Moralité, il faut réduire le levier, facteur redoutable d'amplification et de distribution du risque au reste du marché. Ce qui implique à la fois d'augmenter les fonds propres et de réduire le bilan des banques en cédant des actifs. Un ajustement qui ne doit pas se faire par la restriction du crédit, mais bel et bien là où est logé le risque : dans la banque d'investissement.
De fait, les futures normes de Bâle III agissent en priorité sur les fonds propres alloués aux activités de marché. Dans ces métiers notoirement sous-pondérés en fonds propres, le capital devrait doubler ou tripler. Mais on part de si bas que les banques osent à peine en parler. Elles concentrent l'essentiel de leurs critiques sur l'autre volet des normes, qui vise, lui, à sécuriser le refinancement, en obligeant les banques à anticiper une situation de crise de liquidité d'un mois. Un scénario pas totalement absurde, si on se souvient que la crise de liquidité post-Lehman a nécessité l'intervention des Etats partout dans le monde. Cela n'empêche pas les banques d'affirmer que si on restreint leur capacité à financer le crédit par des ressources empruntées, le financement de l'économie en fera les frais. Pourtant, si l'on s'en tient aux fondamentaux de la banque, les crédits doivent pouvoir être financés par les dépôts des clients, le recours aux marchés devant rester marginal. C'est même la base du métier, la crise l'a rappelé.
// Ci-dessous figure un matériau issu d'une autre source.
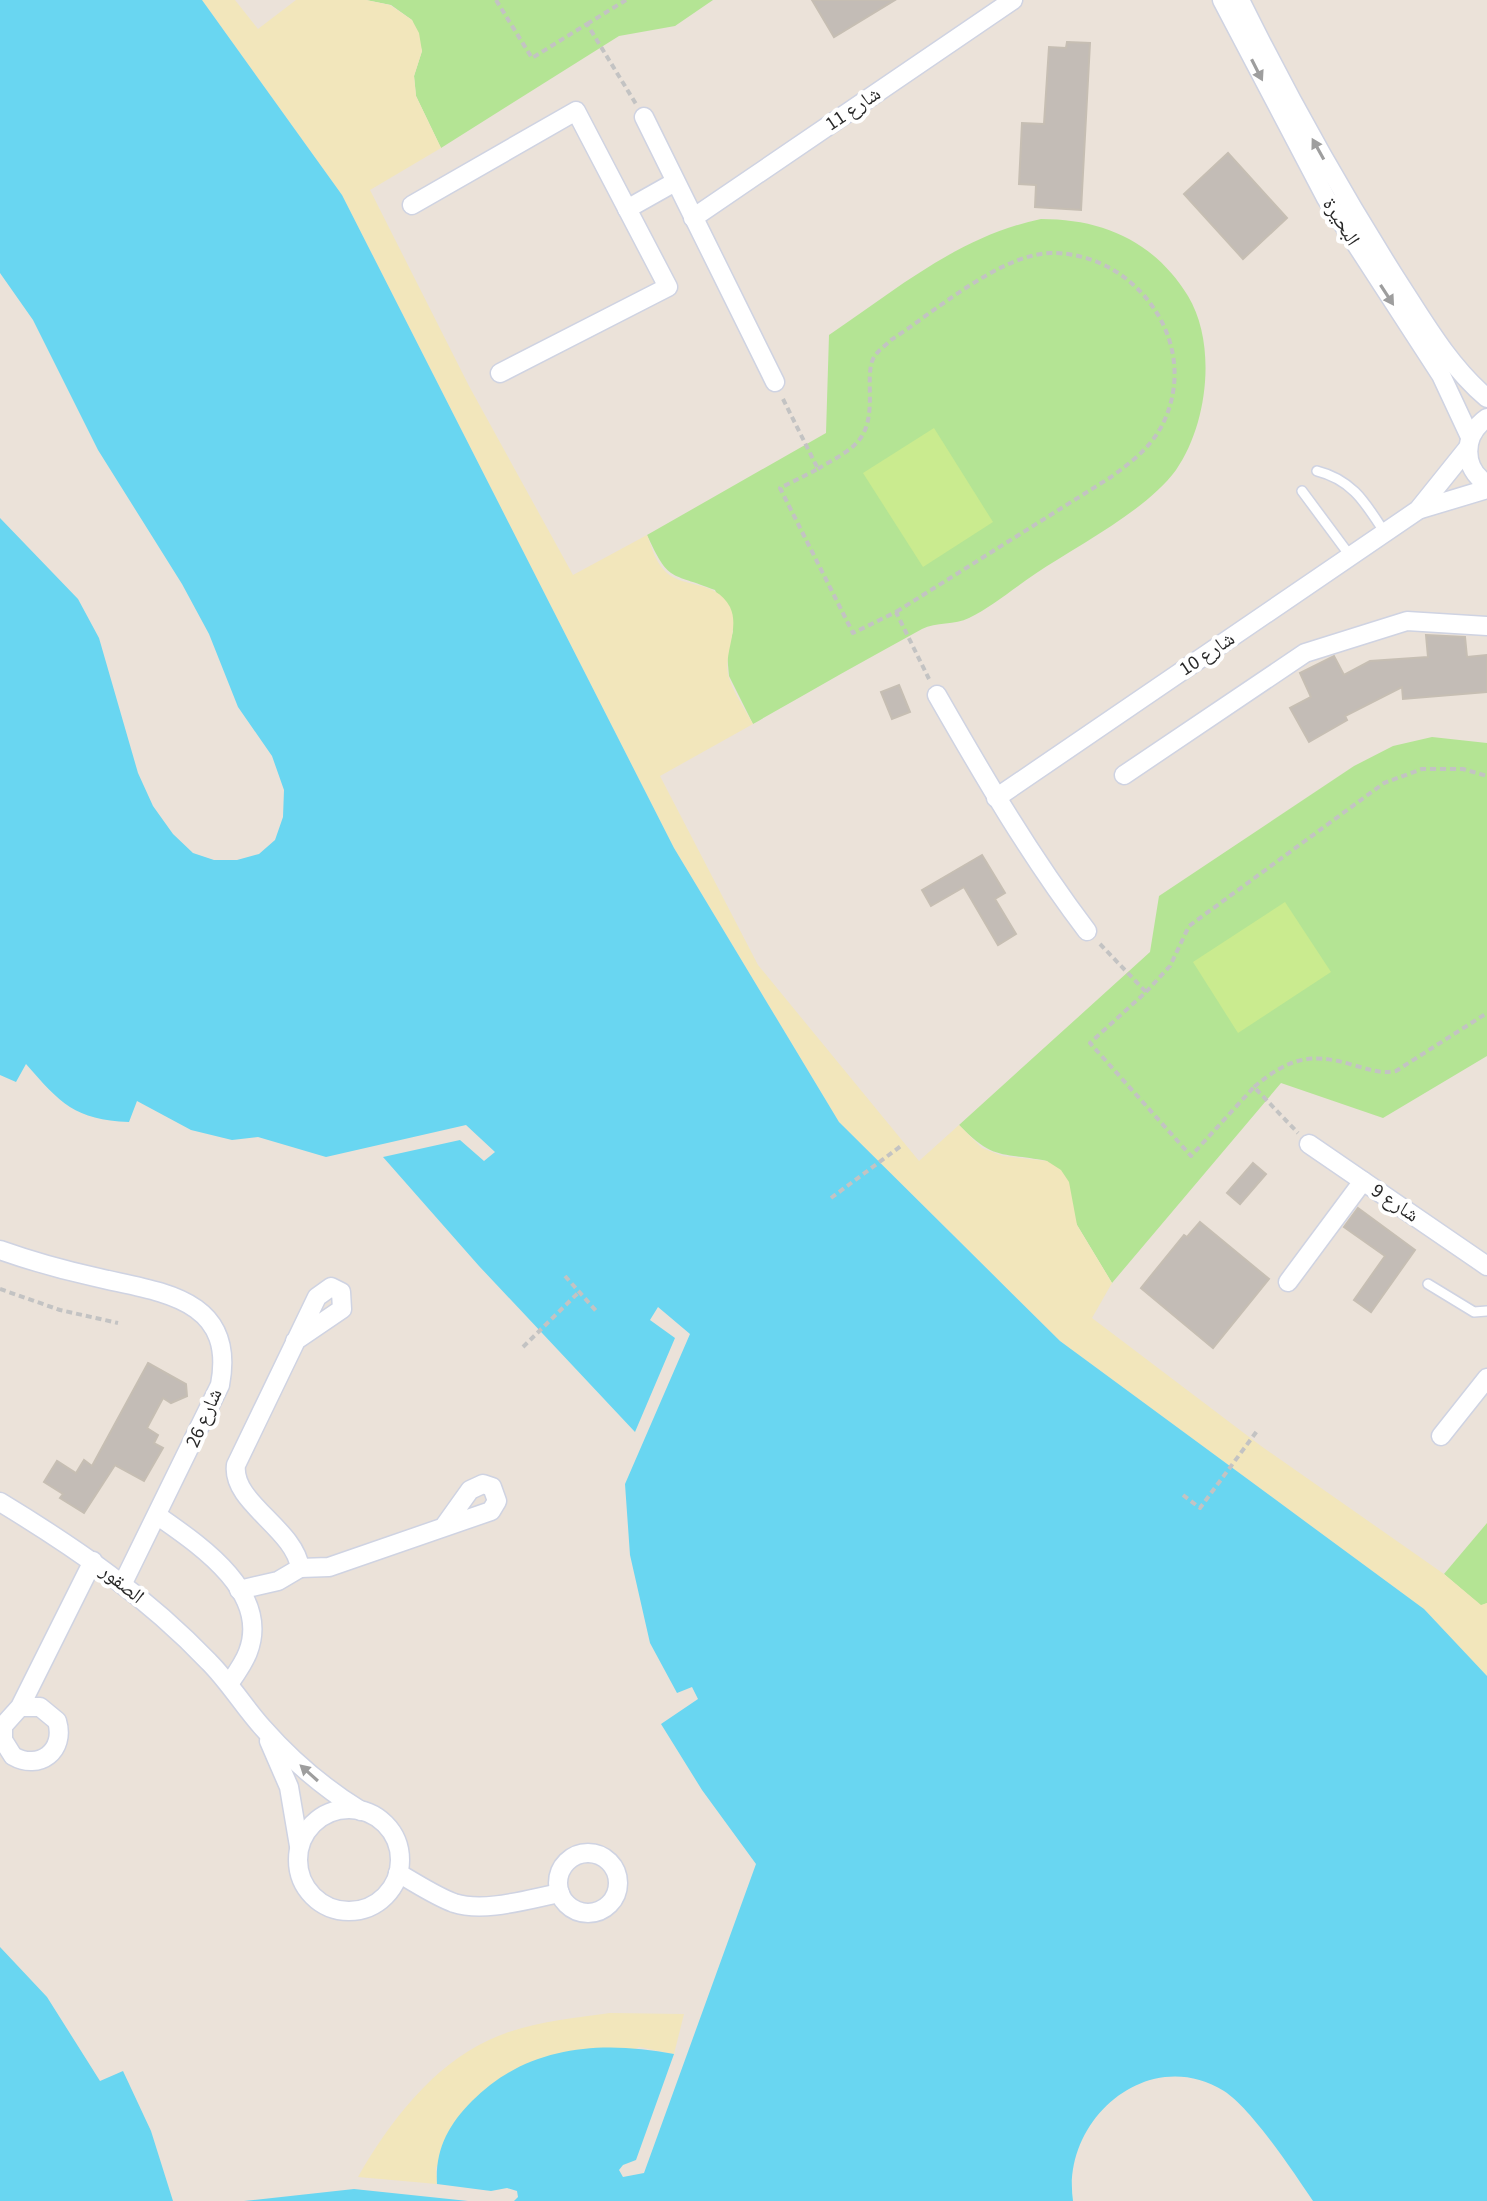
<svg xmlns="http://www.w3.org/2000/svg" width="1487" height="2201" font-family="'Source Sans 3','Noto Naskh Arabic',sans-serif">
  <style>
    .green { fill: #b4e494 }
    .sand { fill: #f2e6bb }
    .pitch { fill: #caeb8f }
    .water { fill: #69d6f1 }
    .building { fill: #c3bcb6; stroke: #c6beb3; stroke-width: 2 }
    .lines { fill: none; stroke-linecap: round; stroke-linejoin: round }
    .service-casing { stroke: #cfd3e2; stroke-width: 12 }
    .minor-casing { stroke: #cfd3e2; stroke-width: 21 }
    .path { stroke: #c3c3c3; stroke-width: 4; stroke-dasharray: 6 4; stroke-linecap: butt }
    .service { stroke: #fff; stroke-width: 9 }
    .minor { stroke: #fff; stroke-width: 18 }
    .oneway { fill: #9e9e9e }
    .labels { text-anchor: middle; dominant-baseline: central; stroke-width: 8; stroke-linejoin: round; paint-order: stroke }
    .street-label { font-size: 20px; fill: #282828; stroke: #fff }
  </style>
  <rect width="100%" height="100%" fill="#ebe2d9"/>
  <g class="green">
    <polygon points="366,0 713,0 675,26 619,36 441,148 416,96 414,76 422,51 412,20 391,5"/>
    <path d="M1041,219C1103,219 1154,241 1188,296C1217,344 1208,424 1176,470C1146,511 1078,545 1035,574C1014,588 992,607 969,618C955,625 936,622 922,629C865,660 809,692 753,724L729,676L727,654L733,631L715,590C670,572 669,583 647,535L826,433L829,335C897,289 959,236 1041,219Z"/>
    <path d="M1432,737L1487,743V1056L1383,1118L1281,1083L1112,1283L1077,1225L1047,1161C1001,1152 994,1161 959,1125L1150,952L1159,896L1354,766L1393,746Z"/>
    <polygon points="1487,1523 1487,1603 1481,1606 1444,1574"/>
  </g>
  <g class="sand">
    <path d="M202,0H235L258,29L296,0H366L390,5L412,20L419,33L422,51L414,76L416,96L441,148L370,190L469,386L573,575L647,535C651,545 655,560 663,569C680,590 715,578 730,607C740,628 724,652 728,674C732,691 745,709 753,724L660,776L758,965L919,1161L959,1125L982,1148L1003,1156L1047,1161L1061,1170L1069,1182L1077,1225L1112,1283L1092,1318L1261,1446L1444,1574L1481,1605L1487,1603V1676L1424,1609L1060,1341L839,1122L674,848L342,195Z"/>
    <path d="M610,2013L684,2014L674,2054L639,2047L436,2167L437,2184L358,2177C388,2124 432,2066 489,2040C527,2022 569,2019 610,2013Z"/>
  </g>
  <g class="pitch">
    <polygon points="934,428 993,522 923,567 863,473"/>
    <polygon points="1285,902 1331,972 1238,1033 1193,962"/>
  </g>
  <g class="water">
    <path d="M0,0H202L342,195L674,848L839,1122L1060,1341L1424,1609L1487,1676V2201H1313C1294,2173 1252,2109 1224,2091C1148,2044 1061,2120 1073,2201H514L518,2197L517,2191L507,2188L491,2191L437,2184C435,2150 448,2125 472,2101C527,2046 599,2040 674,2054L636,2160L623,2165L619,2170L623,2177L644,2173L756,1864L702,1790L661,1724L698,1699L692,1687L677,1693L650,1643L630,1555L625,1484L690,1334L658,1307L650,1320L675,1338L635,1432L479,1266L383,1157L460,1140L484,1161L495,1152L466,1125L326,1157L258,1137L232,1140L191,1130L137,1101L129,1122C75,1120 60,1103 26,1064L16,1082L0,1075V518L78,599L99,638L138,773L153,806L173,834L193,853L214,860H237L259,854L275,840L283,817L284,790L272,756L238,707L209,634L182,584L98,450L33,320L0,273Z"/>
    <polygon points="0,1947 47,1997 100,2081 123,2071 151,2131 173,2201 0,2201"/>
    <polygon points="354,2189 468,2201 244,2201"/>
  </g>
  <g class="building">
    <polygon points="812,0 895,0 834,37"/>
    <polygon points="1067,42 1090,43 1081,210 1035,207 1036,185 1019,184 1022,123 1044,124 1049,47 1066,48"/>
    <polygon points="1228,153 1287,218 1243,259 1184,194"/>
    <polygon points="1426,635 1465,637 1467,657 1487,655 1487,692 1403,699 1402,687 1345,716 1347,720 1309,742 1290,708 1311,697 1300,673 1334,656 1344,675 1370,661 1428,657"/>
    <polygon points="899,685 910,712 892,719 881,692"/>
    <polygon points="982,855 1005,893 995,899 1016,934 998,945 964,887 931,906 922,890"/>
    <polygon points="1253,1163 1266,1174 1240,1204 1227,1193"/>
    <polygon points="1358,1208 1415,1250 1371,1312 1354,1300 1385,1256 1344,1227"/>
    <polygon points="1200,1222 1269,1279 1213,1348 1141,1288 1184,1235 1187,1237"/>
    <polygon points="148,1363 186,1384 187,1396 171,1403 163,1398 147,1428 158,1435 154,1443 163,1448 144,1481 115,1465 84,1513 60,1498 63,1494 44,1482 57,1461 76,1473 84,1460 92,1466"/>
  </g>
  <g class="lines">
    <g class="service-casing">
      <g id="service">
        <path d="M1317,471C1353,480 1366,504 1385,533"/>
        <polyline points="1302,491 1351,557"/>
        <polyline points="1428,1284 1474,1312 1487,1311"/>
      </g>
    </g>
    <g class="minor-casing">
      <g id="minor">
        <polyline points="1222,0 1326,198 1441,375 1470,437"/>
        <path d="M1240,0C1287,95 1338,187 1395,277C1423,320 1448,365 1487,398"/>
        <polyline points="644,117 775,382"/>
        <polyline points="412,205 576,111 668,287 500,373"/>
        <polyline points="627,209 675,182"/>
        <polyline points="693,218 1013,0"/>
        <path d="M1487,418C1462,435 1462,468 1487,484"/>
        <polyline points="1421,509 1487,489"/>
        <path d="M937,695C984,777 1030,856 1087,931"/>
        <polyline points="1124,775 1305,653 1407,621 1487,626"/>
        <polyline points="996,798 1418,510 1467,449"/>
        <polyline points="1309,1144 1487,1266"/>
        <path d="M0,1250C31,1261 63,1270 95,1277C157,1292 237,1296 220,1385L123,1583"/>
        <polyline points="1288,1282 1363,1181"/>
        <polyline points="1441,1436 1487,1378"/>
        <path d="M0,1502C76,1548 147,1597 209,1662C229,1682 244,1707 263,1728C292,1761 324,1788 361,1811"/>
        <path d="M158,1516C198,1544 271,1592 248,1652C244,1663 236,1674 229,1684"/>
        <polyline points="300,1568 329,1567 491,1511 497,1501 492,1487 483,1484 470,1490 445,1525"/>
        <path d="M239,1590L278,1581L300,1568C295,1529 231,1502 236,1465L317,1297L331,1287L341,1292L342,1309L295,1341"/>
        <path d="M20,1707H40L57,1721C66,1751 39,1771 13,1756L3,1740V1726L20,1707L93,1561"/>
        <polyline points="269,1741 289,1787 299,1846"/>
        <circle cx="349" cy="1860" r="51"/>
        <circle cx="588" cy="1883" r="30"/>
        <path d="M398,1873C416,1883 435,1896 454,1903C485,1913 528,1899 560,1893"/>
      </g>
    </g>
    <g class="path">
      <polyline points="496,0 532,58 587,24 636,104"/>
      <polyline points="587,24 626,0"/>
      <polyline points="783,399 818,469 780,488 853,633 896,612 929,679"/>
      <path d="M818,469C833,459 855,450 863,434C876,411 865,376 873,359C877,351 885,346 891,340C933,313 1000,254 1051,253C1134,252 1200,340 1165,419C1154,445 1133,461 1111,477L896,612"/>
      <polyline points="1100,944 1146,992 1090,1043 1191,1156 1254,1087 1298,1133"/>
      <polyline points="1146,992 1170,966 1189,926 1384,783 1422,769 1463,769 1487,776"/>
      <path d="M1254,1087C1289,1058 1310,1052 1353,1065C1368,1069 1380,1074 1396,1071L1487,1013"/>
      <polyline points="831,1198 901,1146"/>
      <polyline points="565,1276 598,1313"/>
      <polyline points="0,1289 60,1310 118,1323"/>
      <polyline points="523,1347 580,1291"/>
      <polyline points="1183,1495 1200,1508 1257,1431"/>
    </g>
    <use href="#service" class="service"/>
    <use href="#minor" class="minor"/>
  </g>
  <defs><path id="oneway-solid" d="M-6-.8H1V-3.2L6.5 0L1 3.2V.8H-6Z" transform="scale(2)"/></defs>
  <g class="oneway">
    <use href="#oneway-solid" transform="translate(1257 70) rotate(63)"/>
    <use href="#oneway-solid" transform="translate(1318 149) rotate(-119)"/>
    <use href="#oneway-solid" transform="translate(1387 295) rotate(57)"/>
    <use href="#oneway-solid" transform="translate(309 1773) rotate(-138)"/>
  </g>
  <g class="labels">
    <g class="street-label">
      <text transform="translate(853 109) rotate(-34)">شارع 11</text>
      <text transform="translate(1341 222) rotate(58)">البحيرة</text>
      <text transform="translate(1207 654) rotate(-34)">شارع 10</text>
      <text transform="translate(1395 1203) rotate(34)">شارع 9</text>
      <text transform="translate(204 1418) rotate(-66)">شارع 26</text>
      <text transform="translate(122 1584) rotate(39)">الصقور</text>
    </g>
  </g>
</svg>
Dernière critique émise par les professionnels, la création de « coussins contracycliques », ces réserves de fonds propres que les banques devront constituer en haut de cycle pour faire face aux crises, en réduisant la distribution aux actionnaires. En relevant le niveau général des fonds propres, ces coussins viendraient grever là encore la distribution du crédit. Pourtant, une étude de la Banque d'Angleterre montre que si les banques britanniques avaient réduit de 20 % la distribution du résultat à leurs actionnaires entre 2000 et 2008, elles auraient eu suffisamment de fonds propres pour traverser la crise sans avoir recours aux injections de l'Etat.
La réalité, c'est aussi que, pour les banques, l'enjeu n'est pas celui du financement de l'économie, mais bien celui de la rentabilité. Le premier effet des nouvelles normes, c'est de réduire mécaniquement le rendement des fonds propres des banques, le sacro-saint « RoE ». Mais, c'est là encore une des leçons de la crise, on ne peut pas durablement afficher une rentabilité de 15 % quand la croissance mondiale est de 3 %. La rentabilité des banques doit baisser.